By Ian Thomas
In years past, finding more than a couple thousand Stony Brook students who even know the names of more than one player on the basketball team was probably an exercise in futility. But this wasn’t a normal year, and as that number of fans packed a raucous a Stony Brook University Arena on March 18, things seemed to be different for once.
And even hundreds more were turned away for the program’s first postseason game in Division I, something that seemed nearly impossible just five years ago when coach Steve Pikiell headed a group that finished with a 4-24 record.
But by Pikiell installing a base of hard-working players and a never-say-die mentality that started to spread even outside the locker room, a victory here versus the number one seed Illinois Fighting Illini didn’t even seem too unrealistic.
Illinois certainly had the history, the Big Ten pedigree and NCAA Tournament aspirations that led the school to schedule Cirque du Soleil at their home stadium for the weekend, forcing the NIT first round game to be played at Stony Brook instead, but it was unclear if they had the same hunger as Stony Brook.
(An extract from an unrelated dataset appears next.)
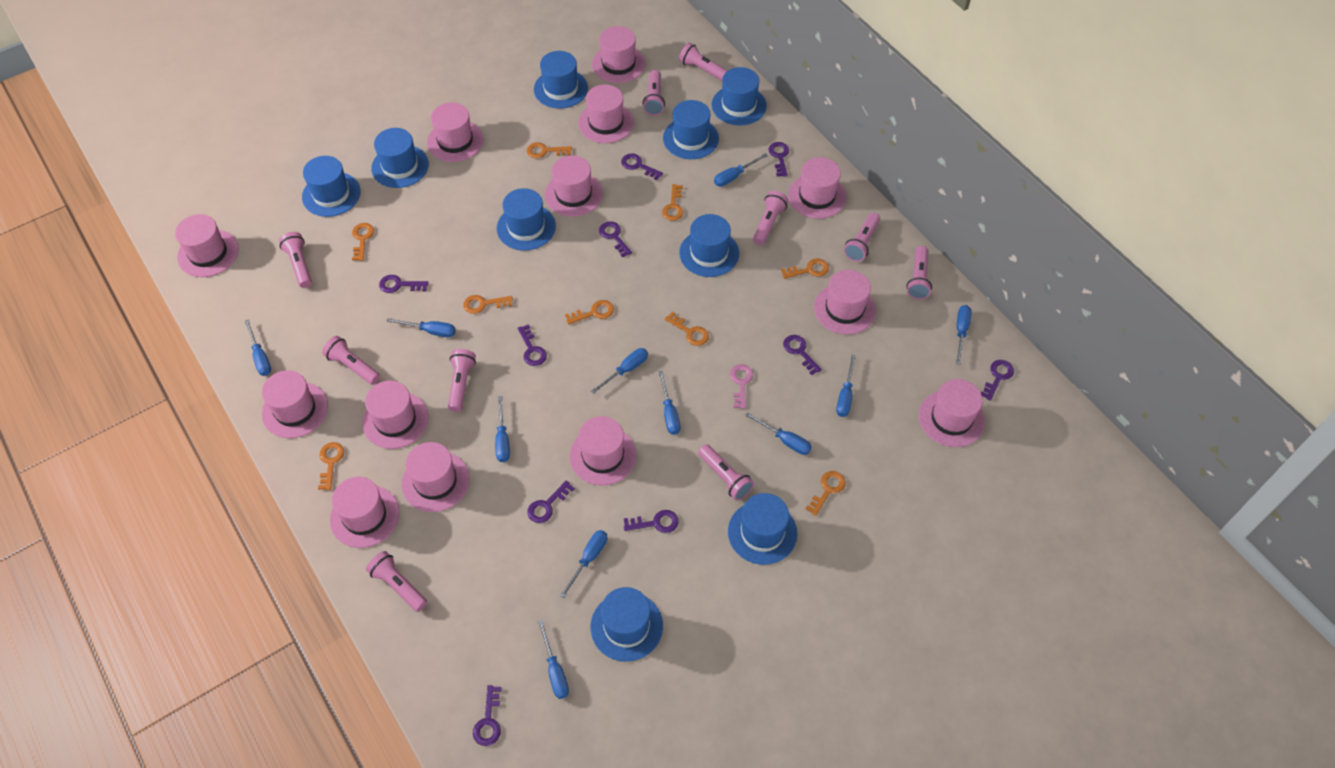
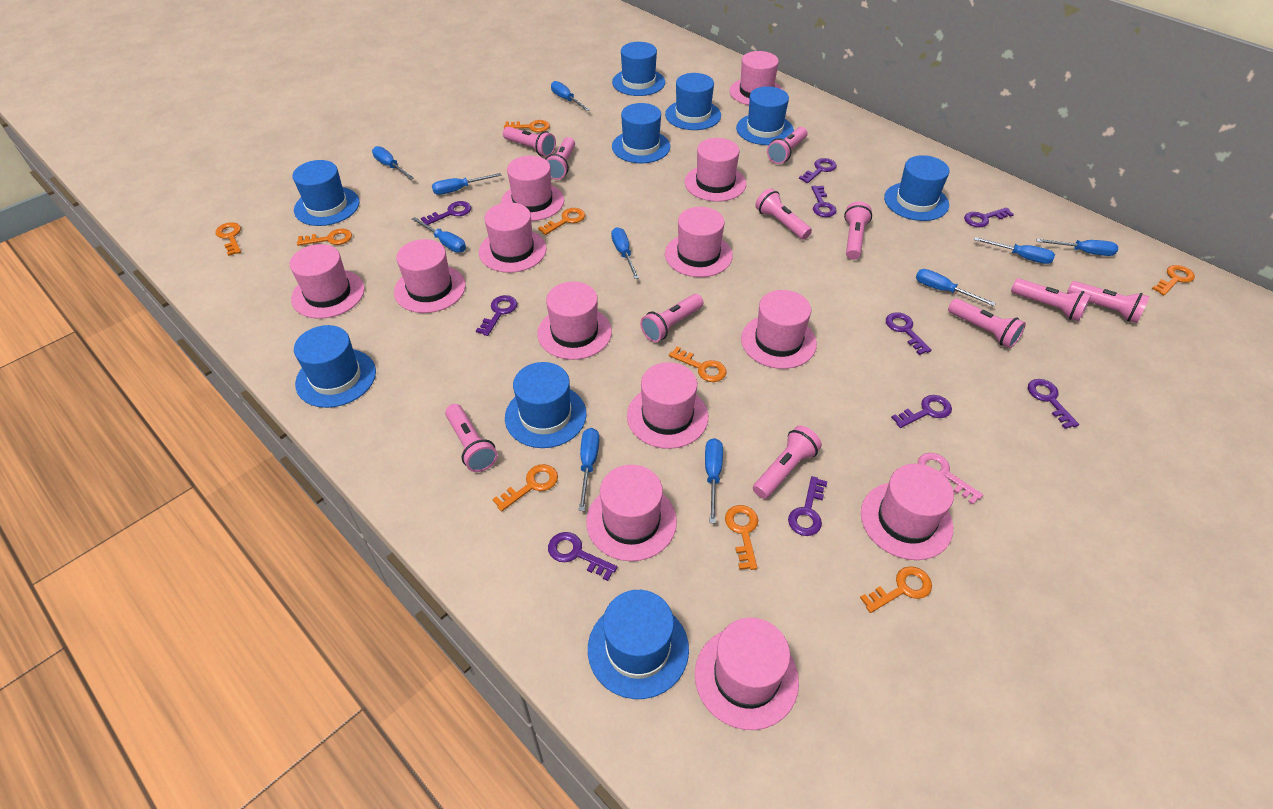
blue screwdriver: [245,319,271,376] [386,318,456,337] [495,396,510,462] [538,620,569,699] [560,530,607,598] [590,348,648,394] [659,371,680,435] [714,153,768,186] [745,412,812,455] [836,355,856,417] [956,305,972,365] = 11 -> [372,146,414,180] [412,217,466,253] [432,173,502,195] [551,81,590,111] [579,428,599,511] [611,227,639,279] [705,438,723,524] [916,269,996,306] [974,237,1055,264] [1036,239,1118,256] = 10
pink flashlight: [279,232,312,288] [322,336,380,385] [366,551,427,612] [448,349,476,412] [643,70,665,116] [679,43,728,81] [698,444,754,500] [753,191,788,245] [844,213,880,262] [906,246,932,300] = 10 -> [445,404,498,472] [503,127,556,157] [546,137,575,180] [640,294,703,342] [753,425,822,499] [755,188,812,240] [767,127,808,164] [844,202,872,260] [948,298,1026,348] [1011,278,1091,321] [1067,281,1150,323] = 11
The Seawolves came out fired up, scoring the first seven points and trading the lead back and forth with the Fighting Illini for most of the first half, where they trailed by just two points when the buzzer rang.
Keying off of turnovers and putting up points in the paint despite lacking an obvious counter to the height of the Illinois frontcourt, Stony Brook kept up the pace and hoped to match that tempo after halftime.
But whether it was the size difference, or just the wear and tear of facing a much deeper and physical team than is typically found in the America East, the Seawolves started to fade as the second half began. The Fighting Illini opened with a 17-7 run, and despite a number of impressive plays by Chris Martin and Brian Dougher, the Seawolves couldn’t keep up.
As Illinois continued to clean up on the boards as Stony Brook searched for that big three point play that had carried the team through its school record 22 wins this year, the eventual writing was written on the wall. As the clock wound down, the Fighting Illini just stayed afloat, and finished with an eventual 76-66 victory.
However, not one of those four thousand fans likely left in disappointment, as the excitement on the court was nearly palpable.
“We can pretty much compete with anyone in the country,” said Dougher following the game. “We will miss the leadership of our seniors here, but the future is bright here.”
And that future will be tested next year, as expectations are sure to be higher than ever.
“This isn’t a lacrosse town anymore,” said Pikiell in the post-game press conference. “We’re trying to make it a basketball town.”
For that night, it certainly was, and if Pikiell has his way, there will be many more as the calendar turns to next fall.